Pressemitteilung | Hans-Böckler-Stiftung

Studie zur Veröffentlichung von Jahresabschlüssen / Viele Unternehmen verstoßen gegen Publizitätspflichten

(Düsseldorf) - Zahlreiche kleine und mittlere Unternehmen halten ihren Jahresabschluss gesetzwidrig geheim. Betriebsräten erwächst daraus ein wesentlicher Informationsnachteil - gerade, wenn im Betrieb kontroverse Verhandlungen über Umstrukturierungen oder Beschäftigungsbündnisse anstehen. Dabei haben Betriebsräte und andere Interessierte, beispielsweise Lieferanten, in vielen Fällen gute Chancen, ihren Anspruch auf Information durchzusetzen. Sie müssen ihn nur kennen. Das zeigt ein aktuelles Gutachten von Wirtschaftsprüfern und Juristen im Auftrag der Hans-Böckler-Stiftung.

Dr. Birgit K. Mielke, Wirtschaftsexpertin der Hans-Böckler-Stiftung, beobachtet eine "weitgehende Publizitätsverweigerung" in Teilen der Wirtschaft. Grundsätzlich müssen auch nicht an der Börse notierte Kapitalgesellschaften ihren Jahresabschluss nach dem Gesetz offen legen. Publizitätspflichten gelten ebenfalls für große Gesellschaften mit persönlich haftenden Gesellschaftern. Je nach Größe und Rechtsform muss das Unternehmen seine Bilanz beim Registergericht hinterlegen oder im Bundesanzeiger veröffentlichen. Das taten für das Geschäftsjahr 2002/2003 jedoch nicht einmal fünf Prozent, wie eine Untersuchung der Meldungen an zwei große Registergerichte sowie im Bundesanzeiger zeigt.

+--

AUFGABEN -
#1 Zitieren Sie wörtlich aus der Pressemitteilung zu den Publizitätspflichten. Setzen Sie bei den Worten "Studie zur Veröffentlichung" ein und enden Sie nach "Auftrag der Hans-Böckler-Stiftung.".
#2 Prüfen Sie anhand der Pressemitteilung zu den Publizitätspflichten, ob die folgenden Aussagen zutreffen, und belegen Sie jede Antwort (ja oder nein) mit dem entscheidenden wörtlichen Zitat: (a) Nur börsennotierte Kapitalgesellschaften müssen ihren Jahresabschluss offenlegen. (b) Das Gutachten stammt von Wirtschaftsprüfern und Juristen. (c) Lieferanten werden als Beispiel für andere Interessierte genannt.
#3 Schreiben Sie die Pressemitteilung zu den Publizitätspflichten im Anschluss an ihren letzten Satz weiter.

GEGEBENE ANGABEN -
+--

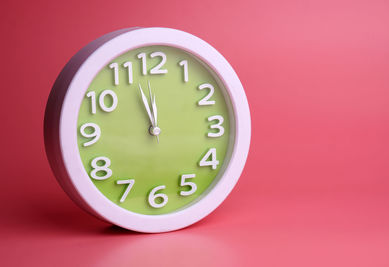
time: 11:57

+--

LÖSUNGEN JE AUFGABE -
#1
Studie zur Veröffentlichung von Jahresabschlüssen / Viele Unternehmen verstoßen gegen Publizitätspflichten

(Düsseldorf) - Zahlreiche kleine und mittlere Unternehmen halten ihren Jahresabschluss gesetzwidrig geheim. Betriebsräten erwächst daraus ein wesentlicher Informationsnachteil - gerade, wenn im Betrieb kontroverse Verhandlungen über Umstrukturierungen oder Beschäftigungsbündnisse anstehen. Dabei haben Betriebsräte und andere Interessierte, beispielsweise Lieferanten, in vielen Fällen gute Chancen, ihren Anspruch auf Information durchzusetzen. Sie müssen ihn nur kennen. Das zeigt ein aktuelles Gutachten von Wirtschaftsprüfern und Juristen im Auftrag der Hans-Böckler-Stiftung.

#2
(a) Nein: „Grundsätzlich müssen auch nicht an der Börse notierte Kapitalgesellschaften ihren Jahresabschluss nach dem Gesetz offen legen.“
(b) Ja: „ein aktuelles Gutachten von Wirtschaftsprüfern und Juristen im Auftrag der Hans-Böckler-Stiftung“
(c) Ja: „Betriebsräte und andere Interessierte, beispielsweise Lieferanten“

#3
Bei den Kapitalgesellschaften gibt es seit fünf Jahren eine klare rechtliche Handhabe gegen Blockierer. Jeder kann sich an das zuständige Registergericht wenden. Das Gericht ermittelt und kann gegen Publizitätssünder ein Ordnungsgeld von bis zu 25 000 Euro verhängen - notfalls auch mehrmals. Auch Personengesellschaften müssen offen legen - aber nur, wenn sie bei Umsatz, Bilanzsumme und/oder Beschäftigten hohe Grenzen überschreiten. Um ein Informationsbegehren durchzusetzen, müssen Interessierte dem Gericht plausibel machen, dass diese Größen tatsächlich erreicht sind. Gerade das ist bislang schwierig, wenn das Unternehmen selber keinen Jahresabschluss veröffentlicht. So streiten etwa der Discounter Lidl, der Betriebsrat und die Gewerkschaft ver.di um Veröffentlichungspflichten.

Eine Verbesserung der Rechtslage bei den Personengesellschaften erwarten die Gutachter von einer Gesetzesinitiative, die die rot-grüne Bundesregierung im April vorgelegt hatte. Danach sollen die Unterlagen aller offenlegungspflichtigen Unternehmen in einem zentralen Unternehmensregister elektronisch gespeichert werden. Dort könnte sie jeder Interessierte einsehen.

Quelle und Kontaktadresse:
Hans-Böckler-Stiftung Hans-Böckler-Str. 39, 40476 Düsseldorf Telefon: (0211) 77780, Telefax: (0211) 7778120 Presse: Jaenette König eMail: Jeanette-Koenig@BOECKLER.DE

(sk)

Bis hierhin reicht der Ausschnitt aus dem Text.